> **ЗАДАНИЯ**
1. Когда, согласно отрывку о Рожинском и Сапеге, Сапега приветствовал пушечными выстрелами троицких иноков?
2. Продолжите отрывок о Рожинском и Сапеге, начав сразу после его последнего предложения.

Если бы Рожинский и Сапега решились воспользоваться первой тревогой столицы, чтобы идти на приступ оной, то, вероятно, они овладели бы Москвой и вместе с тем окончили бы войну торжеством поддерживаемой ими холопьей стороны. Но польские вожди не отважились предпринять сего. Избегая неминуемой траты людей своих на приступе и имея в виду, что среди ужасов, обыкновенно сопровождающих такого рода военные действия, трудно было бы уберечь от расхищения московские сокровища, коими надеялись овладеть, они стояли на том, чтобы столицу не добывать открытой силой, а вынуждать к сдаче посредством строгого стеснения210. Сапега даже не пошел под Москву после своей победы, а, следуя первоначальному начертанию, обратился на Троицу211. Вечером двадцать третьего сентября он уже приветствовал несколькими пушечными выстрелами тамошних иноков, которых, впрочем, не успел привести в робость.

> **МАТЕРИАЛ**
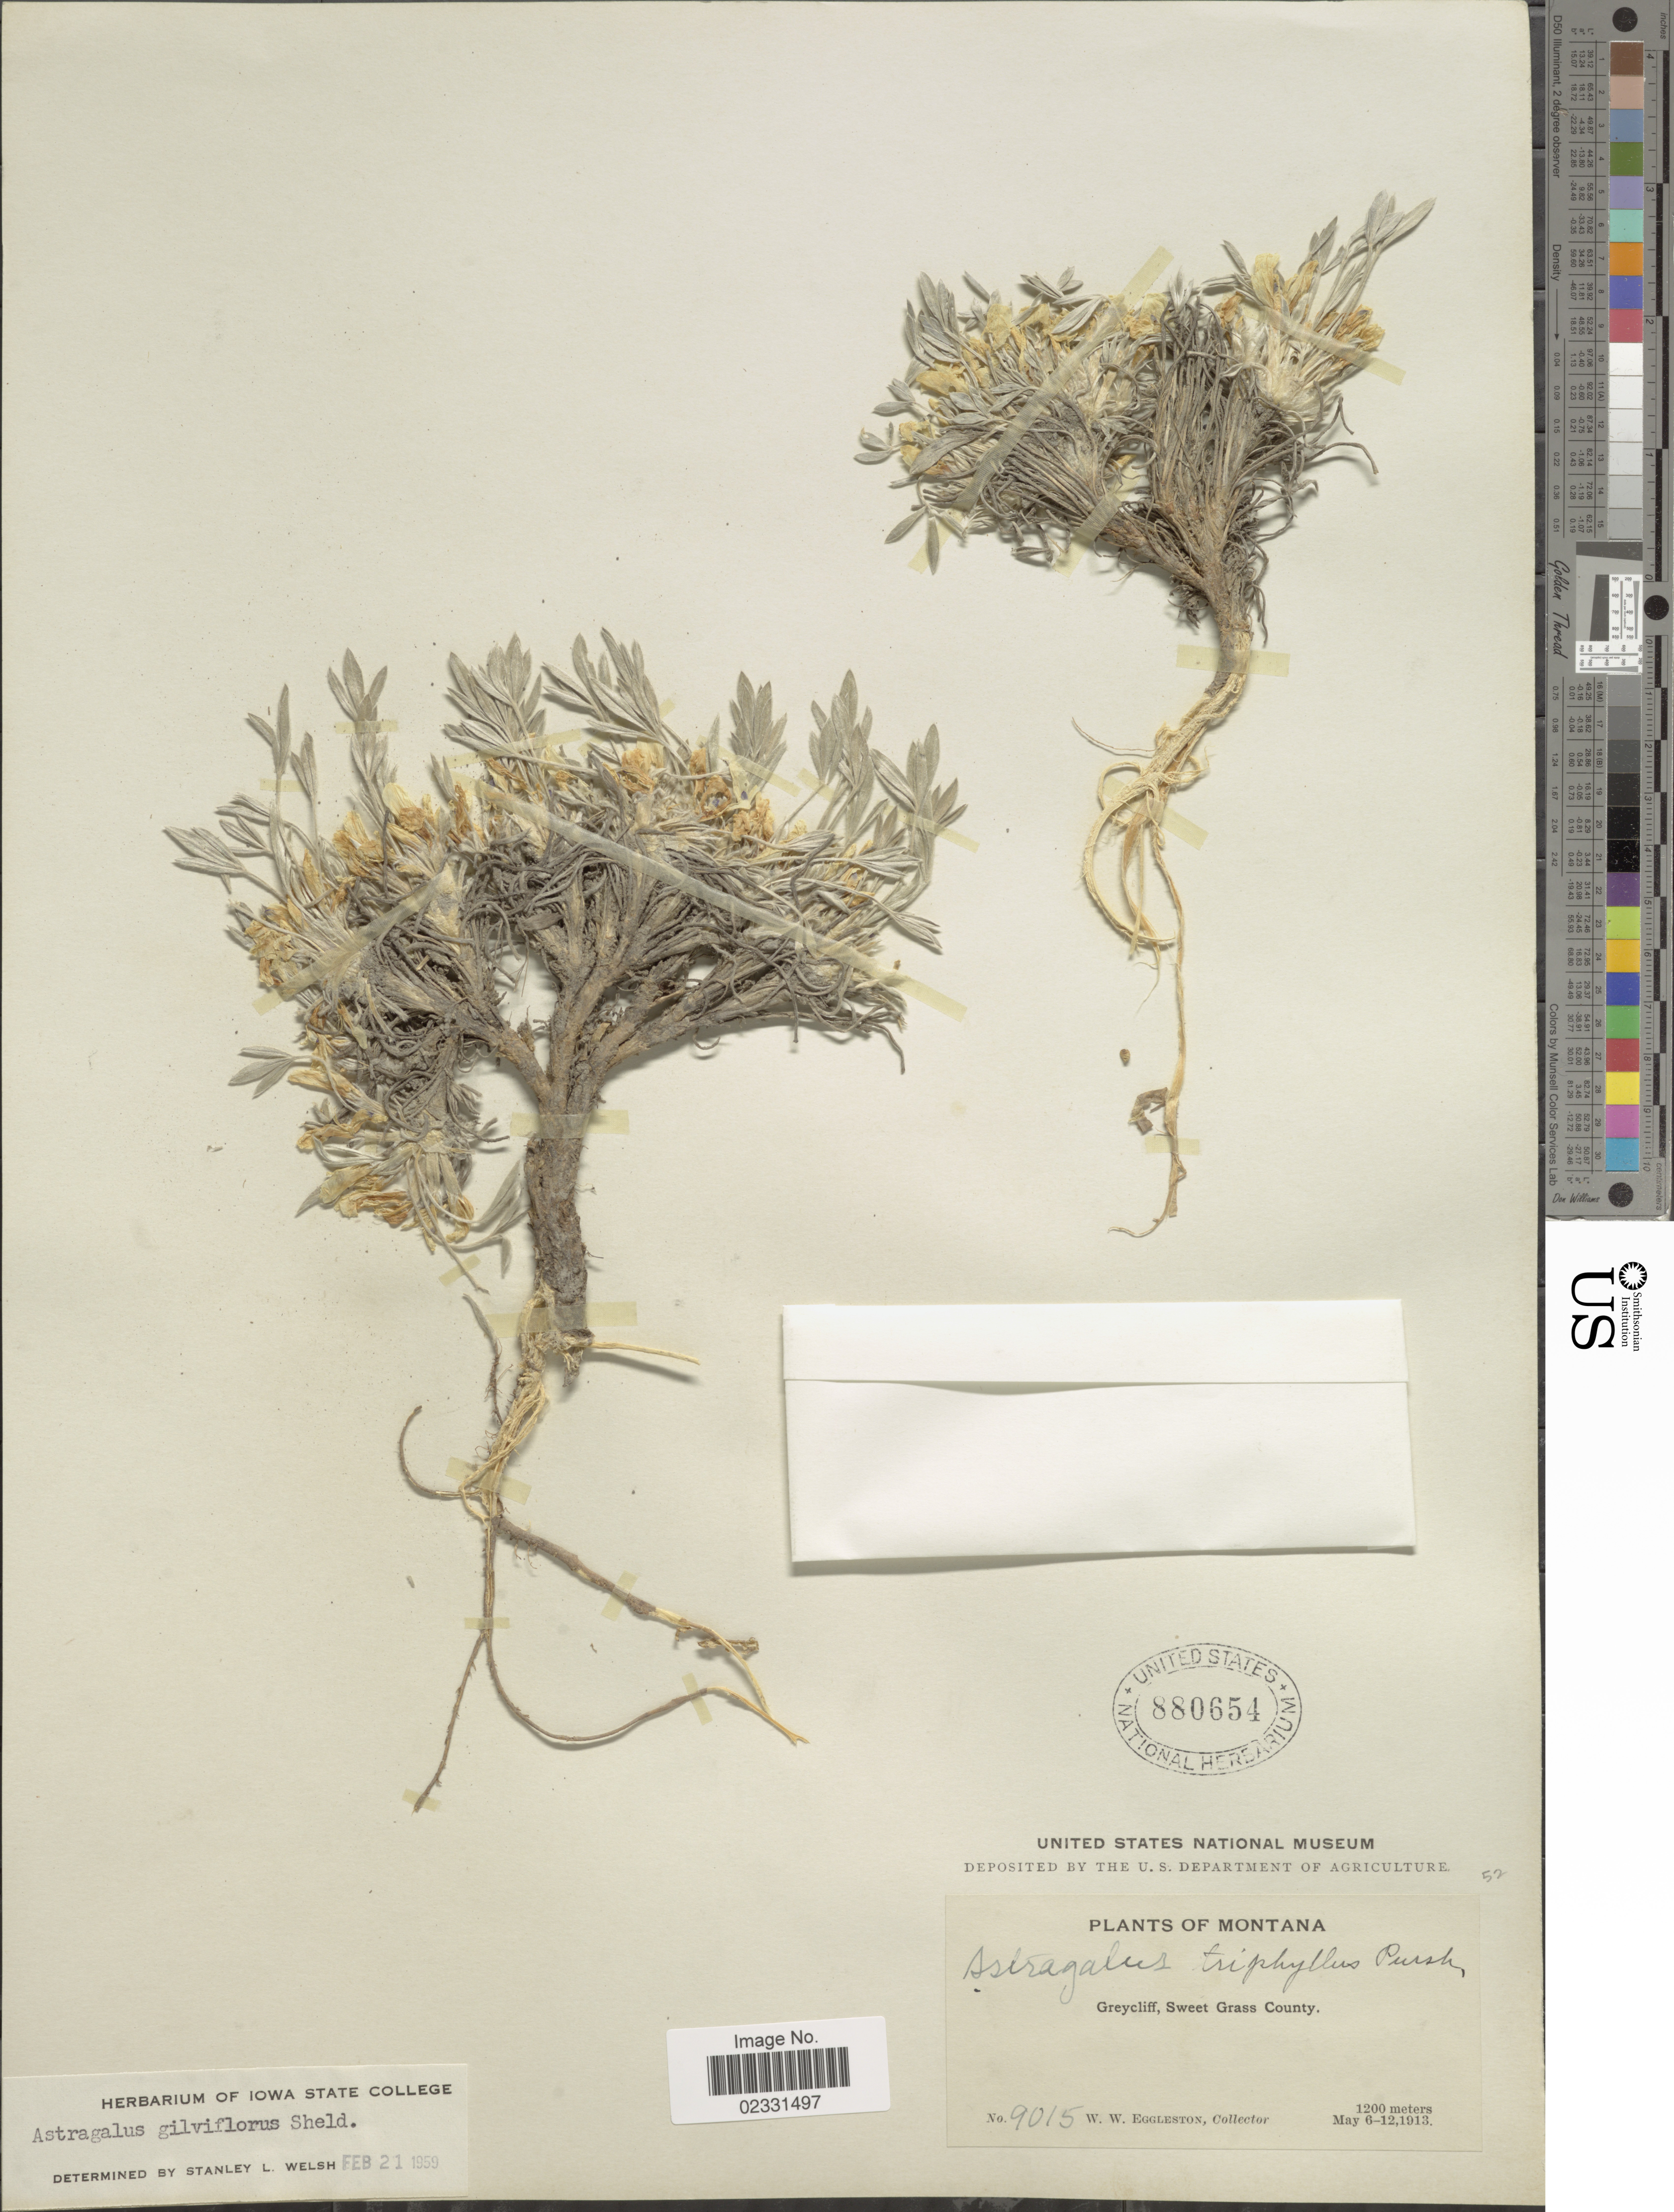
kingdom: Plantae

==

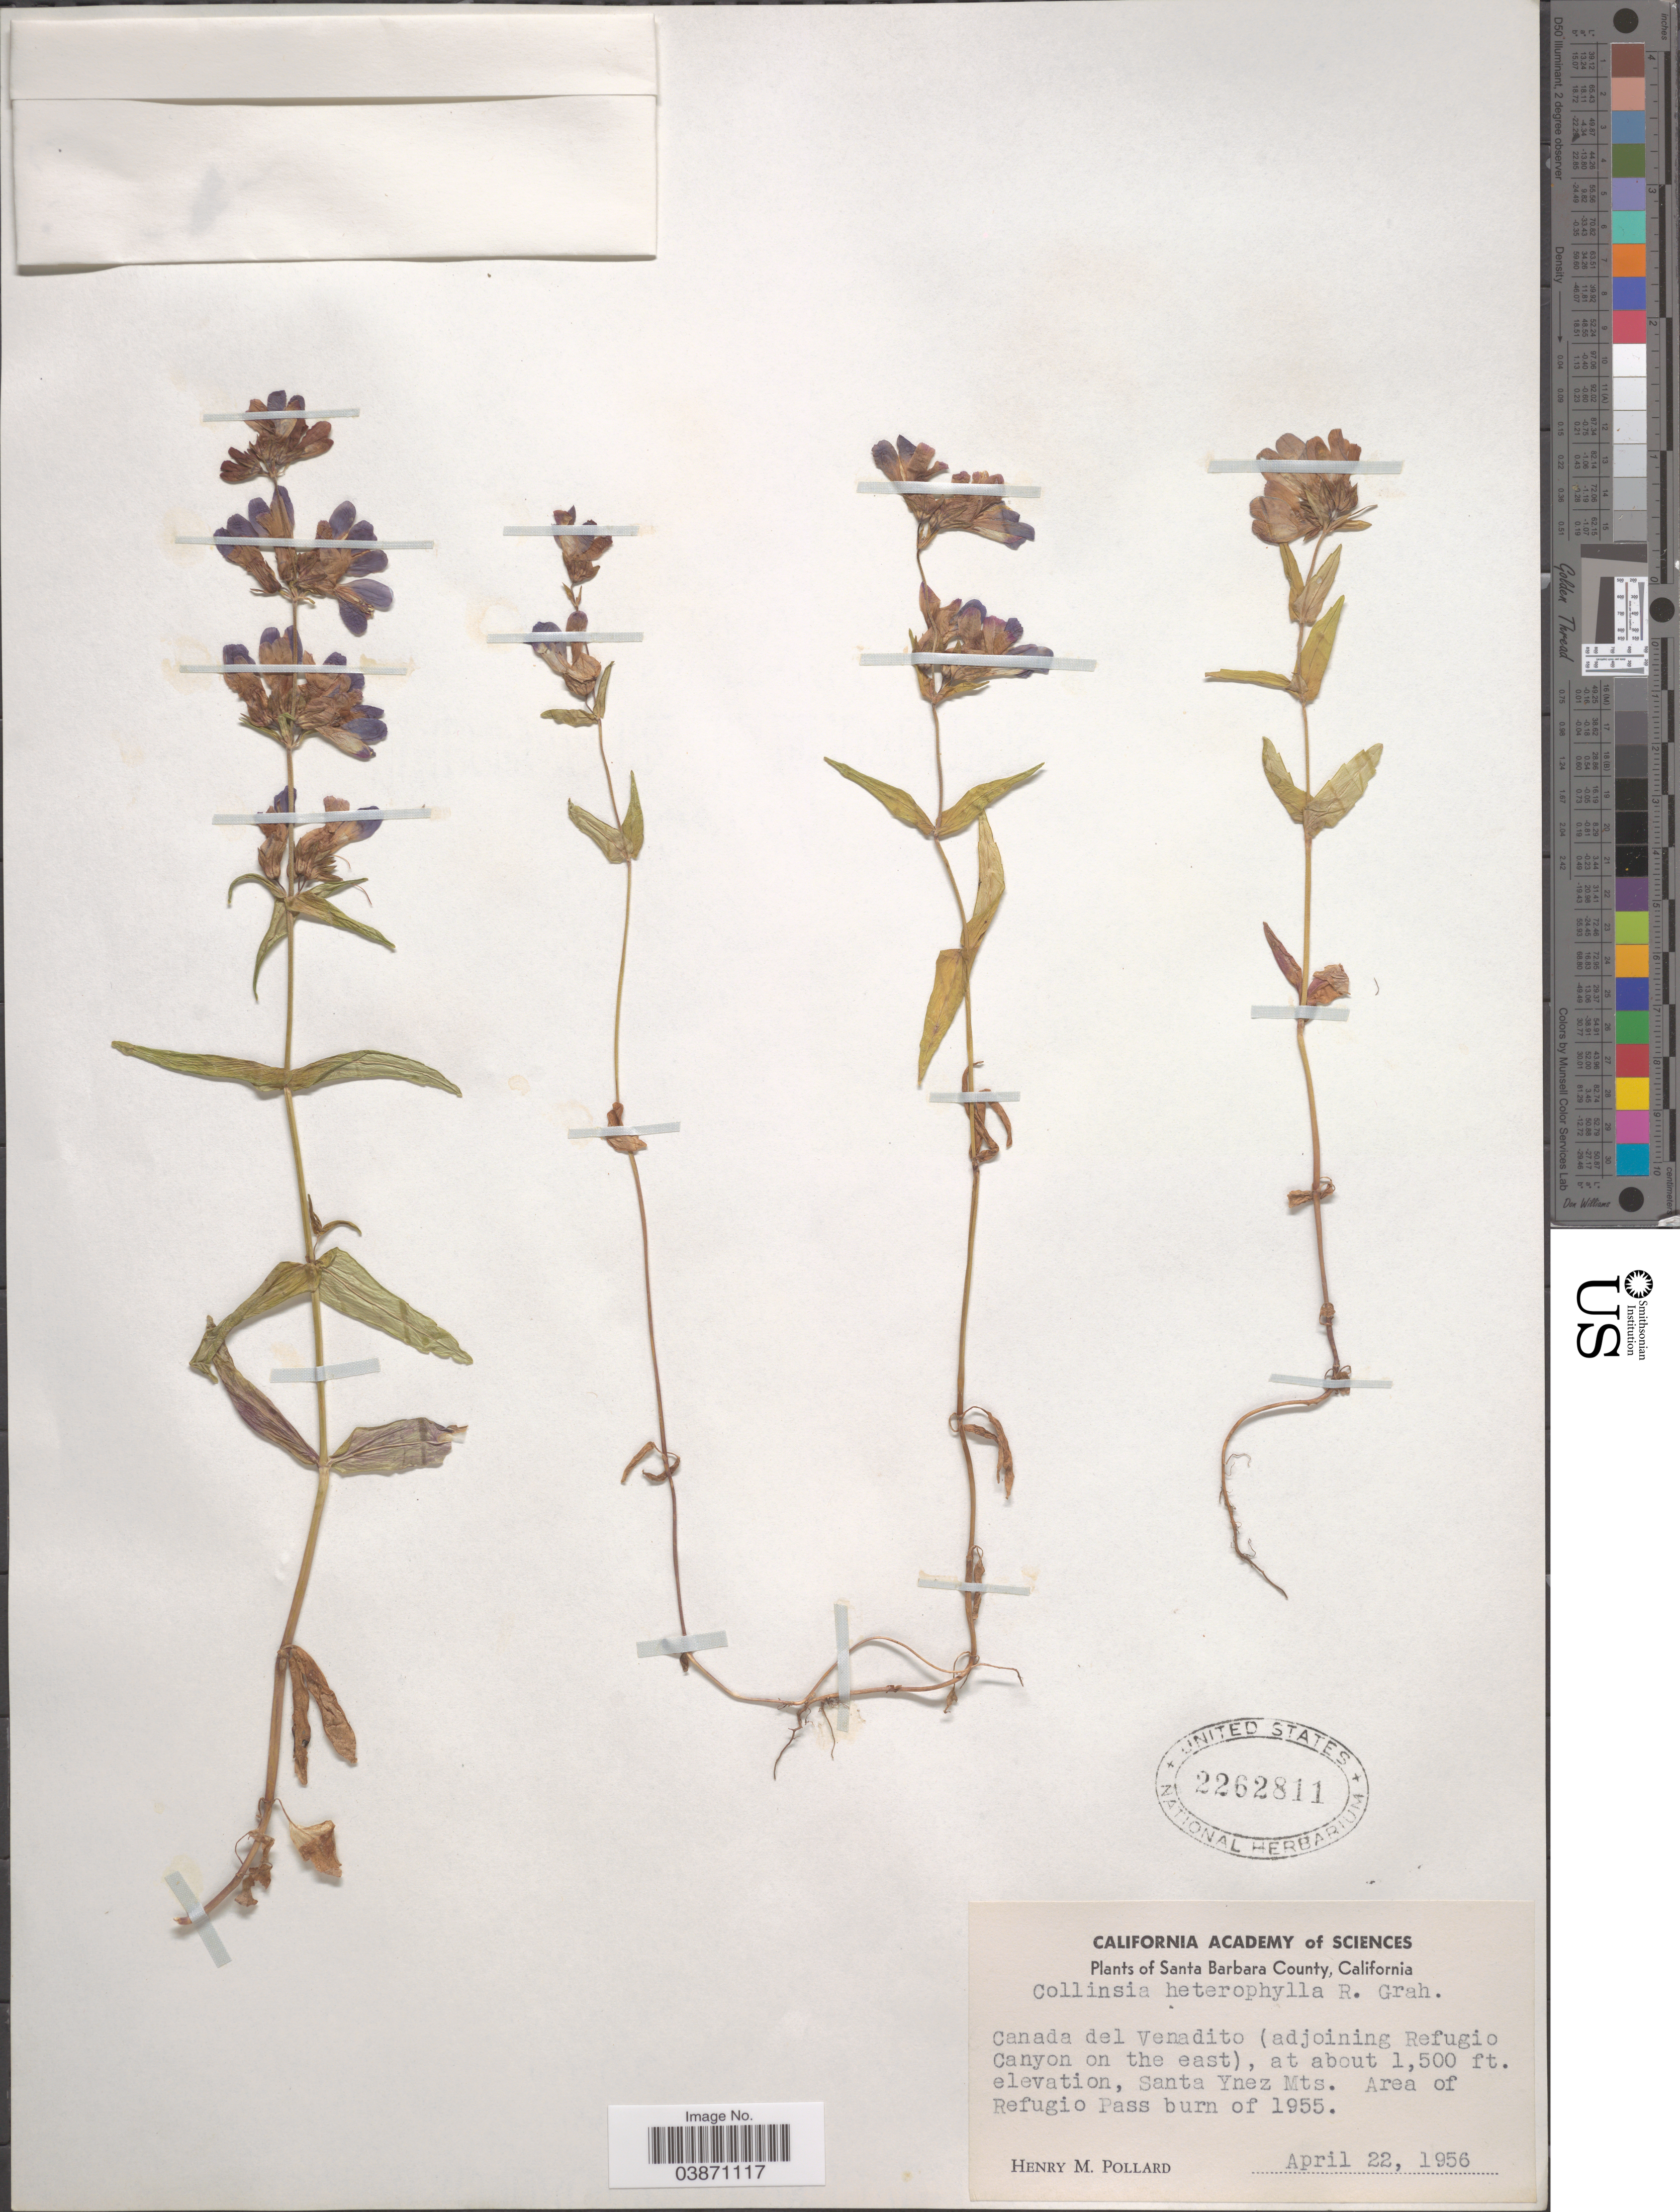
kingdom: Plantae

> **ОТВЕТЫ К ЗАДАНИЯМ**
1. Вечером двадцать третьего сентября.

2.
Начальник их, архимандрит Иоасаф, сам готовясь к подвигу необычайному, одушевлял всех пламенным усердием к православию и России. Смотря на доблестного старца, с твердостью вступающего на геройскую стезю трудов и опасностей, никто не отказывался содействовать ему с самоотвержением, внушаемым его назидательными увещаниями. Укрепляемый вдохновениями искренней веры и беспредельной любви к Отечеству, он не только принял на себя заведывание осажденным местом по части хозяйственной, но даже и в ратном деле; начальствующие воеводы окольничий князь Григорий Борисович Роща-Долгорукий и Алексей Голохвастов совещались с ним и ничего не предпринимали без его согласия212.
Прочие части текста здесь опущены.